Exercise data:
<<<<

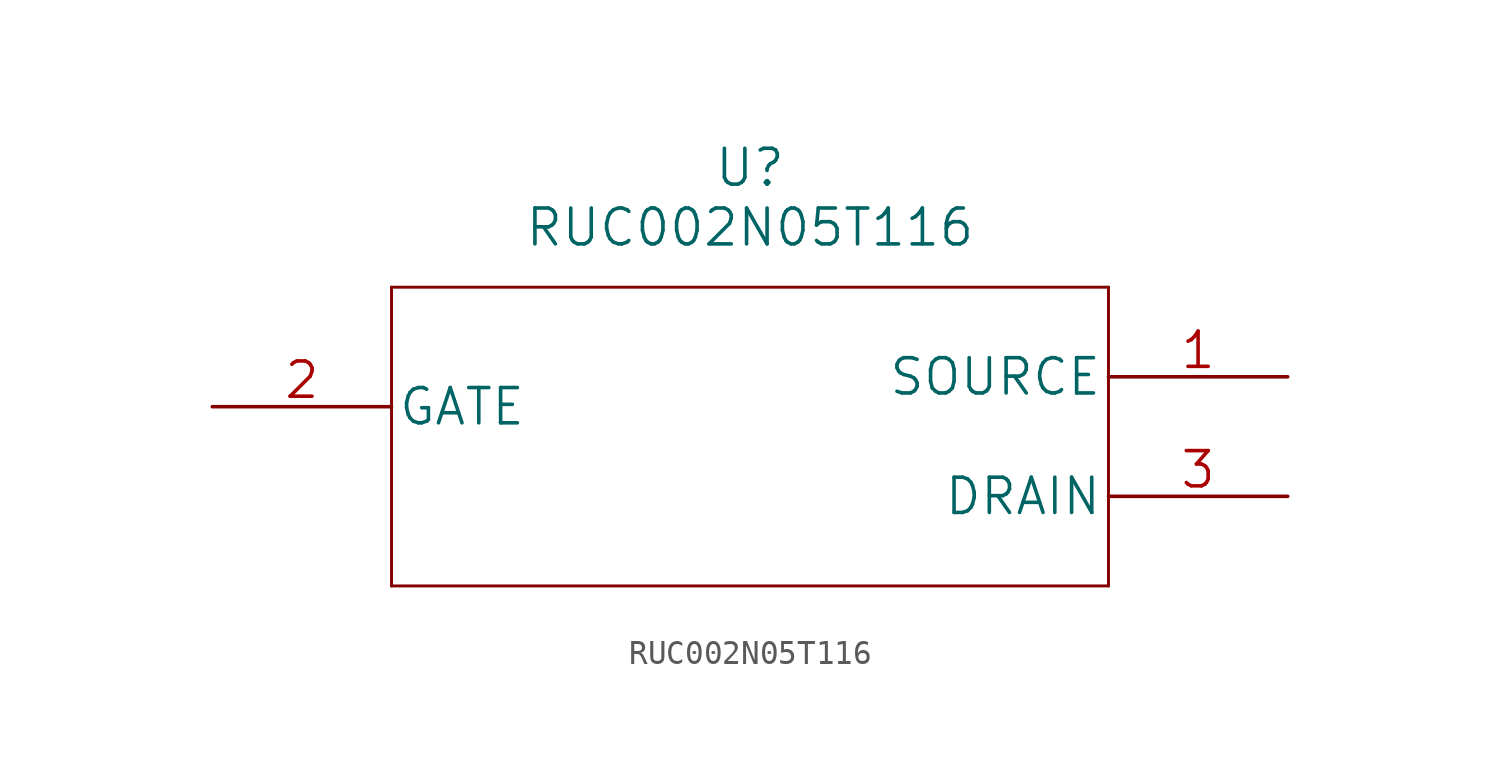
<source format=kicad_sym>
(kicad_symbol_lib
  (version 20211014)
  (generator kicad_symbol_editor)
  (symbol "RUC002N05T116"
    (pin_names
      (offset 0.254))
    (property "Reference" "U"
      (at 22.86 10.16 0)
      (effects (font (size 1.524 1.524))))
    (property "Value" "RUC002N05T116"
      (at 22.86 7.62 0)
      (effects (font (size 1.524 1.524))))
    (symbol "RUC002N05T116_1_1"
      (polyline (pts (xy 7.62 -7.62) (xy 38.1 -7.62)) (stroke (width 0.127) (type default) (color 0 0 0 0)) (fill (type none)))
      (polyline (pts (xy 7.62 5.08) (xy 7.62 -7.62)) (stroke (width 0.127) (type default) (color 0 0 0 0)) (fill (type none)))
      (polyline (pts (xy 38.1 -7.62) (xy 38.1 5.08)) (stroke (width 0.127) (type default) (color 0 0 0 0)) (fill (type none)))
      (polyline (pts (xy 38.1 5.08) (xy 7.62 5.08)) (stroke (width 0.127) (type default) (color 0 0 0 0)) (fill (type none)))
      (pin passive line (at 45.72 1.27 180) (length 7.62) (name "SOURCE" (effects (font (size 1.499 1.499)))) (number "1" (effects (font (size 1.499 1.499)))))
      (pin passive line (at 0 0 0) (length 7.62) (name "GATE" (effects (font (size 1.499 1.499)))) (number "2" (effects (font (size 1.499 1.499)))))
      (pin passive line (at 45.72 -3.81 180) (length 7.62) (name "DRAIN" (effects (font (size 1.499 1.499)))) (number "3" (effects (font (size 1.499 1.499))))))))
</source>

>>>>

Your objective: Lines of the material that contain the word "color" are to be gathered.

Answer box:
      (polyline (pts (xy 7.62 -7.62) (xy 38.1 -7.62)) (stroke (width 0.127) (type default) (color 0 0 0 0)) (fill (type none)))
      (polyline (pts (xy 7.62 5.08) (xy 7.62 -7.62)) (stroke (width 0.127) (type default) (color 0 0 0 0)) (fill (type none)))
      (polyline (pts (xy 38.1 -7.62) (xy 38.1 5.08)) (stroke (width 0.127) (type default) (color 0 0 0 0)) (fill (type none)))
      (polyline (pts (xy 38.1 5.08) (xy 7.62 5.08)) (stroke (width 0.127) (type default) (color 0 0 0 0)) (fill (type none)))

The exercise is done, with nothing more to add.